You could also try using PDFCreator and simply printing the document to PDF. PDFCreator acts like any normal printer and uses ghostscript to convert printer output to pdf, tiff, jpeg, or whatever you want. I think you can change header and footer items through IE's com interface and print directly from IE. PDFCreator has examples for different languages in the com folder of the install directory. I have used it and can vouch for it. Windows only though.

jle
An interesting idea, except that IE doesn't give you the ability to (say) define a DIV as your page footer, which is really the level of formatting control I need.
Robert Rossney
You might be able to add that with PDFCreator...
jle
+1  A: 

Do you really need to use XHTML/Web browser?

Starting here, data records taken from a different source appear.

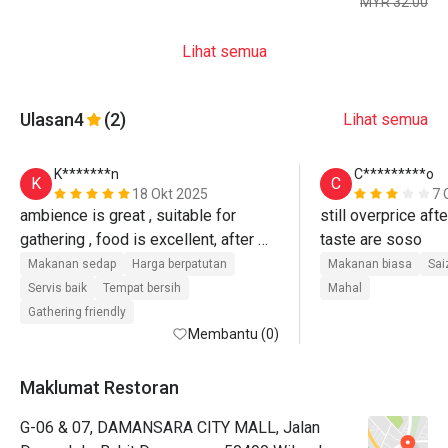
MYR 32.00
Lihat semua
Ulasan
4
(2)
Lihat semua
K*******n
C*********o
K
C
18 Okt 2025
7 
ambience is great , suitable for 
still overprice aft
gathering , food is excellent, after 
taste are soso
discount , v reasonable price, will b 
Makanan sedap
Harga berpatutan
Makanan biasa
Sai
back.
Servis baik
Tempat bersih
Mahal
Gathering friendly
Membantu (0)
Maklumat Restoran
G-06 & 07, DAMANSARA CITY MALL, Jalan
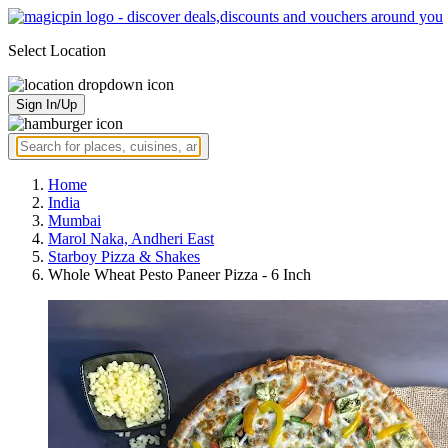
Select Location
Sign In/Up
Home
India
Mumbai
Marol Naka, Andheri East
Starboy Pizza & Shakes
Whole Wheat Pesto Paneer Pizza - 6 Inch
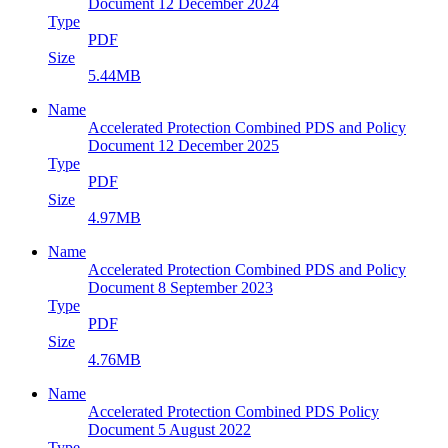
Document 12 December 2024
Type
PDF
Size
5.44MB
Name
Accelerated Protection Combined PDS and Policy
Document 12 December 2025
Type
PDF
Size
4.97MB
Name
Accelerated Protection Combined PDS and Policy
Document 8 September 2023
Type
PDF
Size
4.76MB
Name
Accelerated Protection Combined PDS Policy
Document 5 August 2022
Type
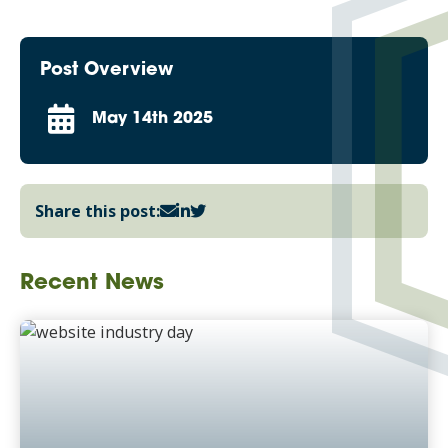
Post Overview
May 14th 2025
Share this post:
Recent News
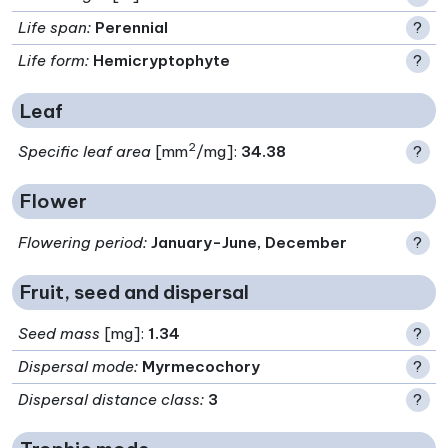
Life span
:
Perennial
?
Life form
:
Hemicryptophyte
?
Leaf
2
Specific leaf area
[mm
/mg]:
34.38
?
Flower
Flowering period
:
January-June, December
?
Fruit, seed and dispersal
Seed mass
[mg]:
1.34
?
Dispersal mode
:
Myrmecochory
?
Dispersal distance class
:
3
?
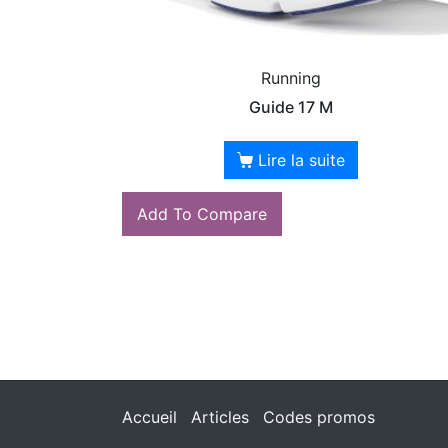
Running
Guide 17 M
Lire la suite
Add To Compare
Accueil
Articles
Codes promos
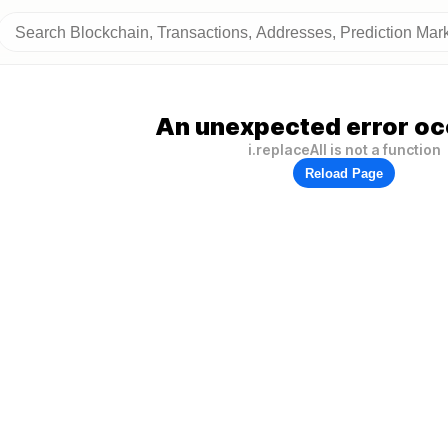
An unexpected error oc
i.replaceAll is not a function
Reload Page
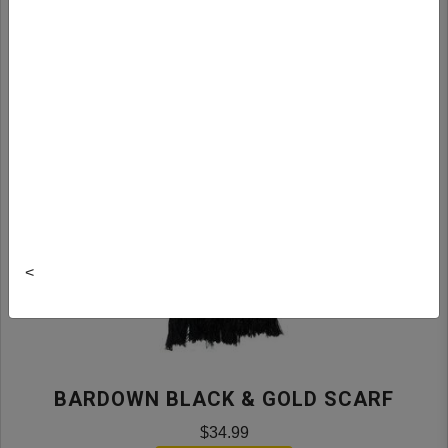
<
BARDOWN BLACK & GOLD SCARF
$34.99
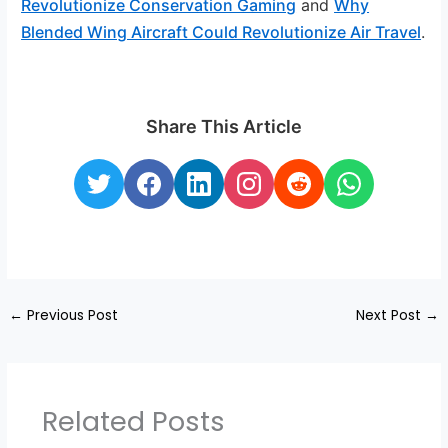
Revolutionize Conservation Gaming
and
Why
Blended Wing Aircraft Could Revolutionize Air Travel
.
Share This Article
←
Previous Post
Next Post
→
Related Posts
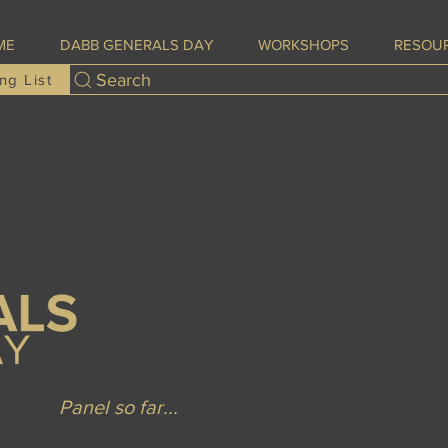
ME
DABB GENERALS DAY
WORKSHOPS
RESOU
Search
ng List
Panel so far...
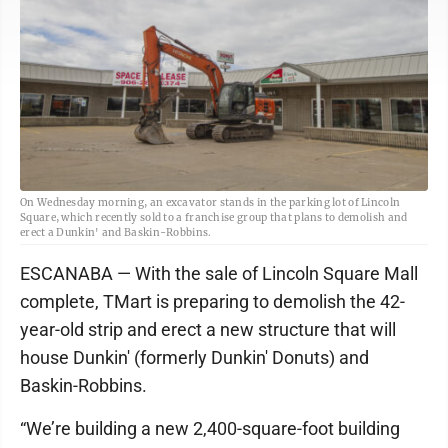
On Wednesday morning, an excavator stands in the parking lot of Lincoln
Square, which recently sold to a franchise group that plans to demolish and
erect a Dunkin' and Baskin-Robbins.
ESCANABA — With the sale of Lincoln Square Mall
complete, TMart is preparing to demolish the 42-
year-old strip and erect a new structure that will
house Dunkin' (formerly Dunkin' Donuts) and
Baskin-Robbins.
“We’re building a new 2,400-square-foot building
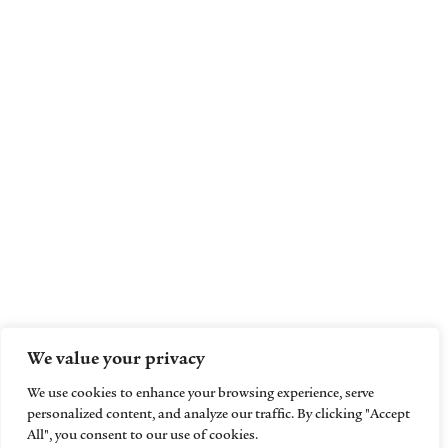
We value your privacy
We use cookies to enhance your browsing experience, serve
personalized content, and analyze our traffic. By clicking "Accept
All", you consent to our use of cookies.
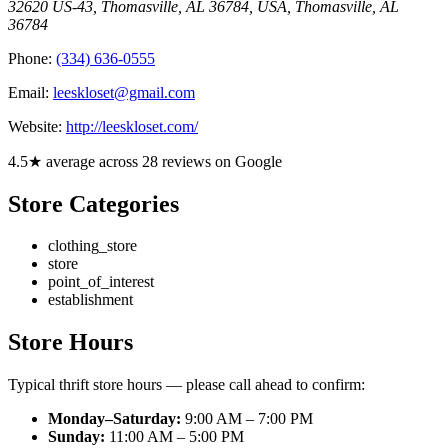
32620 US-43, Thomasville, AL 36784, USA
,
Thomasville
,
AL
36784
Phone:
(334) 636-0555
Email:
leeskloset@gmail.com
Website:
http://leeskloset.com/
4.5★ average across 28 reviews on Google
Store Categories
clothing_store
store
point_of_interest
establishment
Store Hours
Typical thrift store hours — please call ahead to confirm:
Monday–Saturday:
9:00 AM – 7:00 PM
Sunday:
11:00 AM – 5:00 PM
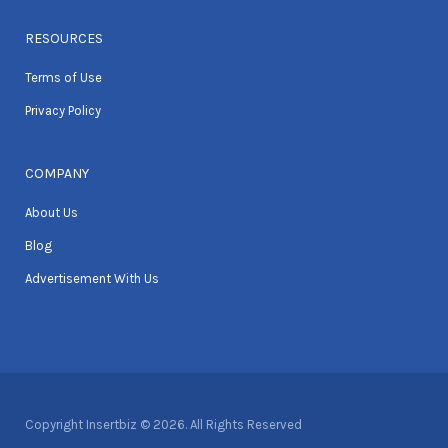
RESOURCES
Terms of Use
Privacy Policy
COMPANY
About Us
Blog
Advertisement With Us
Copyright Insertbiz © 2026. All Rights Reserved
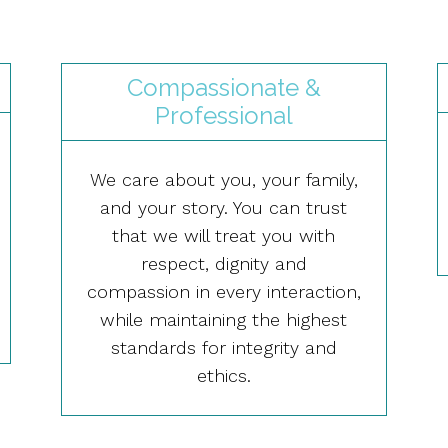
Compassionate &
Professional
We care about you, your family,
and your story. You can trust
that we will treat you with
respect, dignity and
compassion in every interaction,
while maintaining the highest
standards for integrity and
ethics.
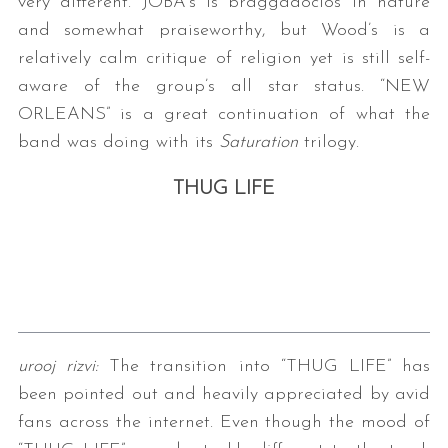
very different. JOBA’s is braggadocios in nature
and somewhat praiseworthy, but Wood’s is a
relatively calm critique of religion yet is still self-
aware of the group’s all star status. “NEW
ORLEANS” is a great continuation of what the
band was doing with its
Saturation
trilogy.
THUG LIFE
urooj rizvi:
The transition into “THUG LIFE” has
been pointed out and heavily appreciated by avid
fans across the internet. Even though the mood of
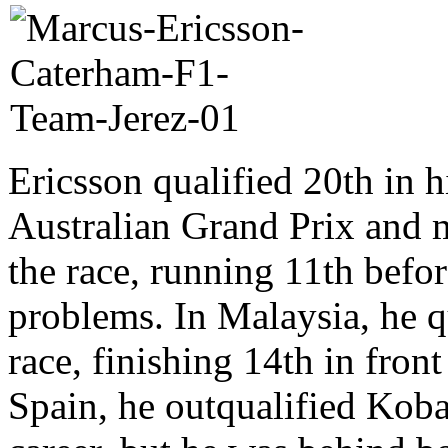
Ericsson qualified 20th in h
Australian Grand Prix and 
the race, running 11th befor
problems. In Malaysia, he qu
race, finishing 14th in fron
Spain, he outqualified Kobay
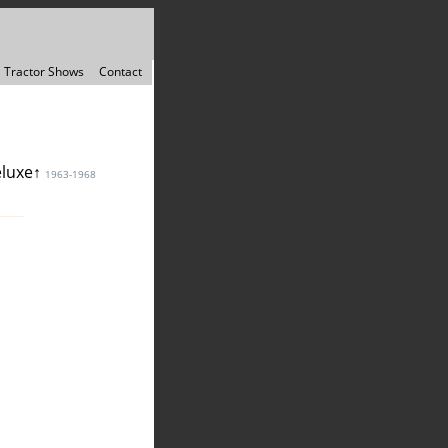
Tractor Shows
Contact
eluxe↑
1963-1968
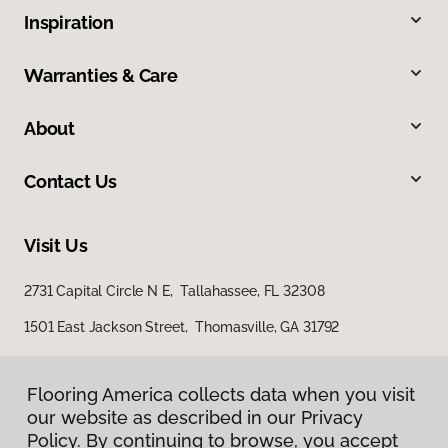
Inspiration
Warranties & Care
About
Contact Us
Visit Us
2731 Capital Circle N E, Tallahassee, FL 32308
1501 East Jackson Street, Thomasville, GA 31792
Flooring America collects data when you visit
our website as described in our Privacy
Policy. By continuing to browse, you accept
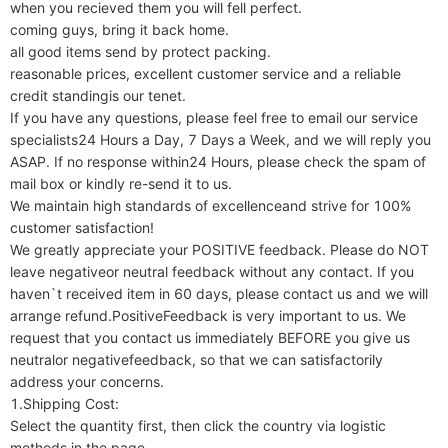
when you recieved them you will fell perfect.

coming guys, bring it back home.

all good items send by protect packing.

reasonable prices, excellent customer service and a reliable 
credit standingis our tenet.

If you have any questions, please feel free to email our service 
specialists24 Hours a Day, 7 Days a Week, and we will reply you 
ASAP. If no response within24 Hours, please check the spam of 
mail box or kindly re-send it to us.

We maintain high standards of excellenceand strive for 100% 
customer satisfaction!

We greatly appreciate your POSITIVE feedback. Please do NOT 
leave negativeor neutral feedback without any contact. If you 
haven`t received item in 60 days, please contact us and we will 
arrange refund.PositiveFeedback is very important to us. We 
request that you contact us immediately BEFORE you give us 
neutralor negativefeedback, so that we can satisfactorily 
address your concerns.

1.Shipping Cost:

Select the quantity first, then click the country via logistic 
methods in the page.
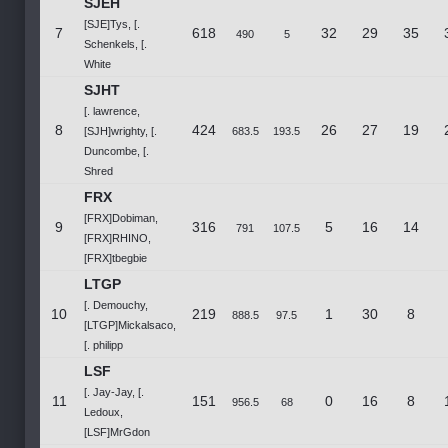
SJEH
[SJE]Tys, [.
7
618
32
29
35
490
5
Schenkels, [.
White
SJHT
[. lawrence,
8
424
26
27
19
[SJH]wrighty, [.
683.5
193.5
Duncombe, [.
Shred
FRX
[FRX]Dobiman,
9
316
5
16
14
791
107.5
[FRX]RHINO,
[FRX]tbegbie
LTGP
[. Demouchy,
10
219
1
30
8
888.5
97.5
[LTGP]Mickalsaco,
[. philipp
LSF
[. Jay-Jay, [.
11
151
0
16
8
956.5
68
Ledoux,
[LSF]MrGdon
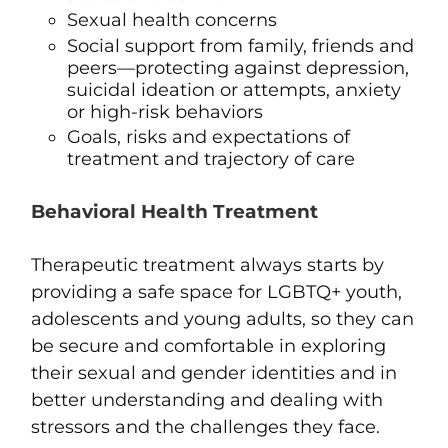
Sexual health concerns
Social support from family, friends and
peers—protecting against depression,
suicidal ideation or attempts, anxiety
or high-risk behaviors
Goals, risks and expectations of
treatment and trajectory of care
Behavioral Health Treatment
Therapeutic treatment always starts by
providing a safe space for LGBTQ+ youth,
adolescents and young adults, so they can
be secure and comfortable in exploring
their sexual and gender identities and in
better understanding and dealing with
stressors and the challenges they face.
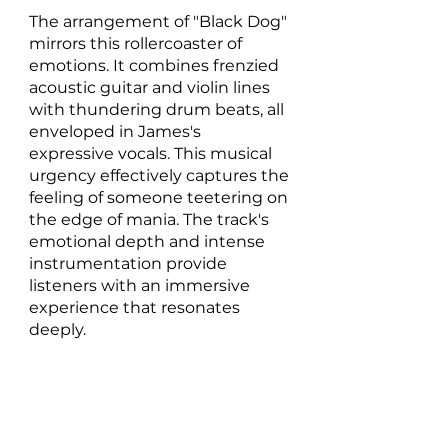
The arrangement of "Black Dog" 
mirrors this rollercoaster of 
emotions. It combines frenzied 
acoustic guitar and violin lines 
with thundering drum beats, all 
enveloped in James's 
expressive vocals. This musical 
urgency effectively captures the 
feeling of someone teetering on 
the edge of mania. The track's 
emotional depth and intense 
instrumentation provide 
listeners with an immersive 
experience that resonates 
deeply.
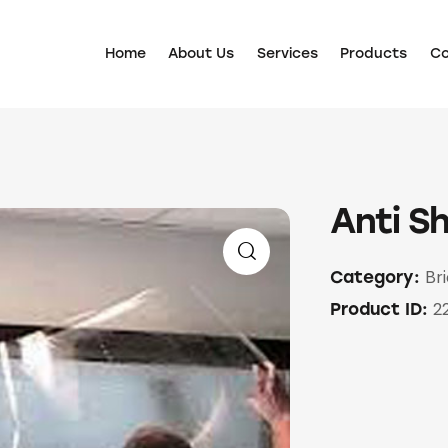
Home
About Us
Services
Products
Co
Anti Sh
Br
Category:
2
Product ID:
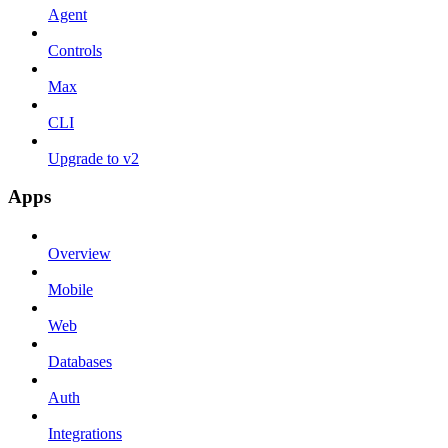
Agent
Controls
Max
CLI
Upgrade to v2
Apps
Overview
Mobile
Web
Databases
Auth
Integrations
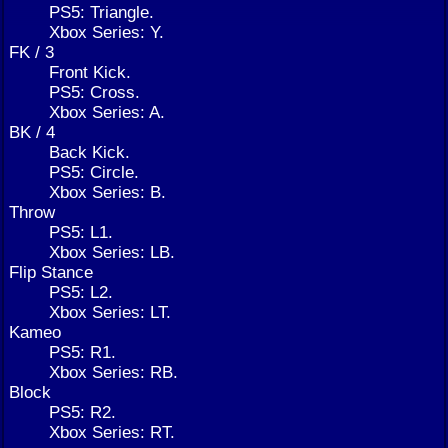
PS5: Triangle.
Xbox Series: Y.
FK / 3
Front Kick.
PS5: Cross.
Xbox Series: A.
BK / 4
Back Kick.
PS5: Circle.
Xbox Series: B.
Throw
PS5: L1.
Xbox Series: LB.
Flip Stance
PS5: L2.
Xbox Series: LT.
Kameo
PS5: R1.
Xbox Series: RB.
Block
PS5: R2.
Xbox Series: RT.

I have been in this exact dilemma trying to generate good looking HTML reports and the solution I found is .... to drop HTML and use a "real" report generator, there are a lot of them out there, they all support all the pagination and header/footer options you can think about they can usually print to pdf and sometimes directly to images.

HTML is just not the right technology for reports.

Nir
It's not the right technology for reports, agreed. It is without question the right technology for the documents my program's producing.
Robert Rossney
+1  A: 

Use some other technology that I haven't even thought of yet, like LaTeX.

TexML, which is LaTeX semantics with XML syntax. To use that you can create XSLT, which would decorate your XHTML with TexML commands (see example)

vartec
That's...daunting. It may be a very good answer for someone who knows LaTeX. I don't, so that's two hills to climb. There's also this: http://www.w3.org/2004/04/xhlt91/.
Robert Rossney
Ok, as you mentioned it, I've assumed that you know it. ;-)As of [X]HTML to LaTeX tools, most of them create documents that are too plain, often even ugly.
vartec
+1  A: 

ExpertPDF HtmlToPdf Converter (www.html-to-pdf.net) should be able to do exactly what you need. It's really simple to use, just reference the assembly in your project and start using it. I've used this product with great success in a couple of work projects.

sfid
I've already started evaluating this. The great problem with this component is that you have to do a lot of manipulation in code; you can't (for instance) use markup in the document to provide content to headers and footers.
Robert Rossney
A: 

You mentioned your current desktop app exports results in xhtml. Since xhtml is well formed xml, you should get away with using xsl fo to export it to pdf.

XML -> XSL-FO = PDF

Here's a beginner's guide: http://www.devx.com/xml/Article/16430

My company has used this technique in a java+cocoon webaplication for the Dutch government.

Martin Kool
Right, that's why I listed it as a possibility. I've used XSL-FO before. It works, but it's slow and ungainly.
Robert Rossney
A: 

http://iecapt.sourceforge.net/

quoting from above website:

IECapt is a small command-line utility to capture Internet Explorer's rendering of a web page into a BMP, JPEG or PNG image file. The C++ version also has experimental support for Enhanced Metafile vector graphic output. IECapt is available in a C++ and a C# version.

mangokun